Dans ces situations, il est important d'avoir le conseils de praticiens du droit commercial, Ils ont une connaissance approfondie des réglementations de leur juridiction et soutiennent la protection des consommateurs contre les pratiques commerciales déloyales partout dans le monde. Les pays ont le devoir de réglementer les processus commerciaux afin de garantir le scénario le plus sain pour ces interactions.
Protection des consommateurs au Venezuela
Au Venezuela, le cadre réglementaire offre une protection aux consommateurs grâce à la loi sur la protection des consommateurs et des utilisateurs promulguée en 2004. dans le but de défendre et de sauvegarder les droits et les intérêts des consommateurs et des utilisateurs, ainsi que leur organisation, leur éducation, leur information et leur orientation. Les mesures prises dans cet instrument identifient et établissent également les infractions administratives et pénales, les procédures de réparation des dommages subis par les fournisseurs de biens et de services et l'application de sanctions à ceux qui transgressent les dispositions établies.

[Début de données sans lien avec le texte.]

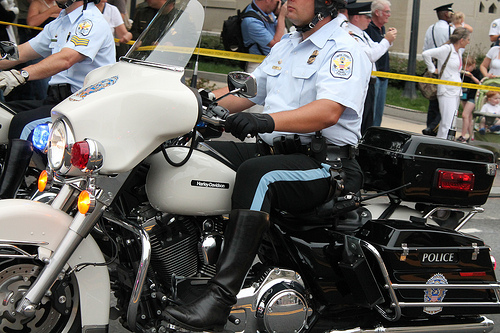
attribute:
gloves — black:
[193, 92, 273, 144]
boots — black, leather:
[156, 207, 356, 307]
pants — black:
[190, 141, 367, 235]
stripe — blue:
[247, 155, 339, 209]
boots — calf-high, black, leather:
[150, 201, 276, 331]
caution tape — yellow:
[89, 21, 496, 92]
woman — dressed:
[422, 26, 470, 166]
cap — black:
[433, 2, 451, 11]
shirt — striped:
[33, 6, 124, 91]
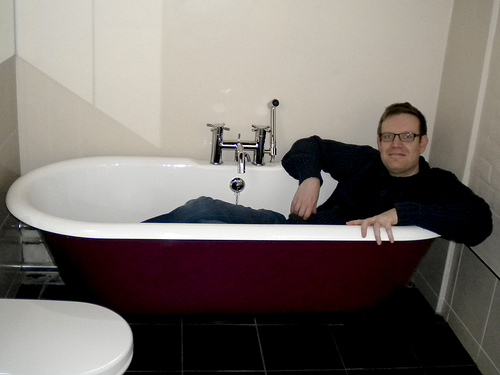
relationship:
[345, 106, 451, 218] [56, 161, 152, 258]
man in tub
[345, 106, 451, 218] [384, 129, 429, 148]
man wearing glasses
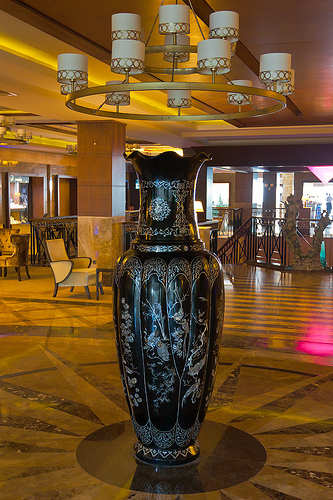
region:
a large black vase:
[107, 145, 229, 470]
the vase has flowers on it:
[109, 148, 225, 470]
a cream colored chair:
[41, 234, 106, 299]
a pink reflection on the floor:
[295, 319, 332, 366]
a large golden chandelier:
[53, 2, 295, 122]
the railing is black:
[211, 216, 291, 271]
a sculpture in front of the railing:
[278, 192, 332, 272]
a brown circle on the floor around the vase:
[73, 407, 268, 495]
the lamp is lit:
[191, 198, 204, 216]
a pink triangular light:
[306, 163, 332, 185]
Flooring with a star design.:
[0, 336, 329, 497]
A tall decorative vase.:
[110, 146, 222, 461]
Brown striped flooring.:
[218, 263, 323, 346]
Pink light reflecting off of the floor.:
[290, 318, 330, 359]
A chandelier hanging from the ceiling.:
[48, 0, 286, 115]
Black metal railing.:
[24, 212, 321, 265]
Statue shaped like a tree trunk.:
[275, 192, 325, 267]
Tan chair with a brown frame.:
[39, 236, 98, 293]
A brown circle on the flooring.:
[73, 416, 260, 487]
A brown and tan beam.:
[77, 119, 125, 284]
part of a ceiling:
[274, 0, 292, 19]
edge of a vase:
[174, 450, 190, 463]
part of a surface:
[216, 457, 239, 491]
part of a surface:
[281, 433, 294, 456]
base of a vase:
[156, 459, 172, 479]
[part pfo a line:
[259, 454, 274, 477]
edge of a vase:
[149, 442, 181, 482]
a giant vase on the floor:
[41, 138, 284, 496]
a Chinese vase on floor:
[102, 138, 234, 471]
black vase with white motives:
[102, 141, 234, 474]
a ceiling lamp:
[35, 2, 304, 135]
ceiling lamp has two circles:
[48, 3, 301, 137]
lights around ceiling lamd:
[42, 3, 303, 137]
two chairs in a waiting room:
[2, 201, 287, 360]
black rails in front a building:
[204, 203, 314, 272]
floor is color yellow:
[4, 268, 331, 499]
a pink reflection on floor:
[254, 270, 332, 382]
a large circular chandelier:
[50, 0, 292, 117]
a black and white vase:
[113, 141, 219, 459]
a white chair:
[41, 235, 100, 294]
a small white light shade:
[193, 34, 222, 66]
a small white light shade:
[53, 49, 82, 79]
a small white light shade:
[256, 51, 288, 79]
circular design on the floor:
[75, 414, 267, 493]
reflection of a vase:
[124, 456, 205, 498]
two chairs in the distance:
[0, 228, 30, 280]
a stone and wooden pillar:
[75, 123, 124, 267]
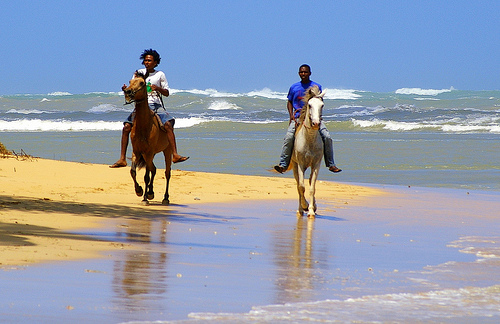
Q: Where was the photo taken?
A: It was taken at the beach.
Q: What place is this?
A: It is a beach.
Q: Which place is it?
A: It is a beach.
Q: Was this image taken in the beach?
A: Yes, it was taken in the beach.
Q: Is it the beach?
A: Yes, it is the beach.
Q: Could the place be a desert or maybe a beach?
A: It is a beach.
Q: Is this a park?
A: No, it is a beach.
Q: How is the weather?
A: It is clear.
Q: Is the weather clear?
A: Yes, it is clear.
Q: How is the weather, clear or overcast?
A: It is clear.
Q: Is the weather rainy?
A: No, it is clear.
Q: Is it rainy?
A: No, it is clear.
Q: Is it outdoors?
A: Yes, it is outdoors.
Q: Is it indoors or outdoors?
A: It is outdoors.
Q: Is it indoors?
A: No, it is outdoors.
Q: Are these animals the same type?
A: Yes, all the animals are horses.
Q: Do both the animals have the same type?
A: Yes, all the animals are horses.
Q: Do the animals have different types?
A: No, all the animals are horses.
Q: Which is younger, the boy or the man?
A: The boy is younger than the man.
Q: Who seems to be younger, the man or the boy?
A: The boy is younger than the man.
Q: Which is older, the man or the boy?
A: The man is older than the boy.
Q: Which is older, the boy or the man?
A: The man is older than the boy.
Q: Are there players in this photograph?
A: No, there are no players.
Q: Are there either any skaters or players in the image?
A: No, there are no players or skaters.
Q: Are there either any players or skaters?
A: No, there are no players or skaters.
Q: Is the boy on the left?
A: Yes, the boy is on the left of the image.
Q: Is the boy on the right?
A: No, the boy is on the left of the image.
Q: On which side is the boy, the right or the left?
A: The boy is on the left of the image.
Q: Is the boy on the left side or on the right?
A: The boy is on the left of the image.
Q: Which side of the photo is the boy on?
A: The boy is on the left of the image.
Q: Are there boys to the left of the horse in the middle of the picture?
A: Yes, there is a boy to the left of the horse.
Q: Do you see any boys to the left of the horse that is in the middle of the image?
A: Yes, there is a boy to the left of the horse.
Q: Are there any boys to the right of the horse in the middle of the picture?
A: No, the boy is to the left of the horse.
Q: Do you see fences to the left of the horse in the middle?
A: No, there is a boy to the left of the horse.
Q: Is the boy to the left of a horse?
A: Yes, the boy is to the left of a horse.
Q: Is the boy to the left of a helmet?
A: No, the boy is to the left of a horse.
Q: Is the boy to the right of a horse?
A: No, the boy is to the left of a horse.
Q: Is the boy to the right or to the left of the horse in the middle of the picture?
A: The boy is to the left of the horse.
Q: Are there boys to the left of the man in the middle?
A: Yes, there is a boy to the left of the man.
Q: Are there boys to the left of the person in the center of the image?
A: Yes, there is a boy to the left of the man.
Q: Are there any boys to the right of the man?
A: No, the boy is to the left of the man.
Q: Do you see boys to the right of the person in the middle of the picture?
A: No, the boy is to the left of the man.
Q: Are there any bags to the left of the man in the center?
A: No, there is a boy to the left of the man.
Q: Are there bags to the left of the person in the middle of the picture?
A: No, there is a boy to the left of the man.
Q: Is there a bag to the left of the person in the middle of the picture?
A: No, there is a boy to the left of the man.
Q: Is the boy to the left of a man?
A: Yes, the boy is to the left of a man.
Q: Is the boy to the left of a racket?
A: No, the boy is to the left of a man.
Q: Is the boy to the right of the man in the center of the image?
A: No, the boy is to the left of the man.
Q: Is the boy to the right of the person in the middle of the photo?
A: No, the boy is to the left of the man.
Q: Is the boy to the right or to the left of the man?
A: The boy is to the left of the man.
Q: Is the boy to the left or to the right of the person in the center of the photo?
A: The boy is to the left of the man.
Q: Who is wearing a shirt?
A: The boy is wearing a shirt.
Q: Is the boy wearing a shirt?
A: Yes, the boy is wearing a shirt.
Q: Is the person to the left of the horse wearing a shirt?
A: Yes, the boy is wearing a shirt.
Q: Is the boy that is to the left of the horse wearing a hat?
A: No, the boy is wearing a shirt.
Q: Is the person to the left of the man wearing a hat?
A: No, the boy is wearing a shirt.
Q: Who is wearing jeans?
A: The boy is wearing jeans.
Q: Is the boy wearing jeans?
A: Yes, the boy is wearing jeans.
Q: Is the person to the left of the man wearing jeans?
A: Yes, the boy is wearing jeans.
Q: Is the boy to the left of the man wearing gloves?
A: No, the boy is wearing jeans.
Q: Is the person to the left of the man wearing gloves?
A: No, the boy is wearing jeans.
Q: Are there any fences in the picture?
A: No, there are no fences.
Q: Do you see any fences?
A: No, there are no fences.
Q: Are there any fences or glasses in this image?
A: No, there are no fences or glasses.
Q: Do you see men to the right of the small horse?
A: Yes, there is a man to the right of the horse.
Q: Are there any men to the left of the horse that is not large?
A: No, the man is to the right of the horse.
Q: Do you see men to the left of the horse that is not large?
A: No, the man is to the right of the horse.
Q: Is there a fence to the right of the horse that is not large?
A: No, there is a man to the right of the horse.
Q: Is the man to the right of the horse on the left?
A: Yes, the man is to the right of the horse.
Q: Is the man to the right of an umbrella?
A: No, the man is to the right of the horse.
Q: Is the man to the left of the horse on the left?
A: No, the man is to the right of the horse.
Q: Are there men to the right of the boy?
A: Yes, there is a man to the right of the boy.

En outre, la Surintendance nationale pour la défense des droits socio-économiques (Sundde) est l'institution gouvernementale chargée de sauvegarder les droits socio-économiques des consommateurs vénézuéliens et des utilisateurs au Venezuela, par le biais de la supervision des coûts et de l'établissement de conditions pour le processus commercial. Cette institution a été créée en 2014 à la suite d'un décret d'habilitation du président de la République, Nicolás Maduro.
Le Sundde ainsi que l'institution réglementaire de cette nature au Panama, l'Autorité pour la protection des consommateurs et la défense de la concurrence (Acodeco), offrent un service de réclamation sur leur site web dans le but de faciliter cette procédure légale pour les consommateurs, où qu'ils se trouvent.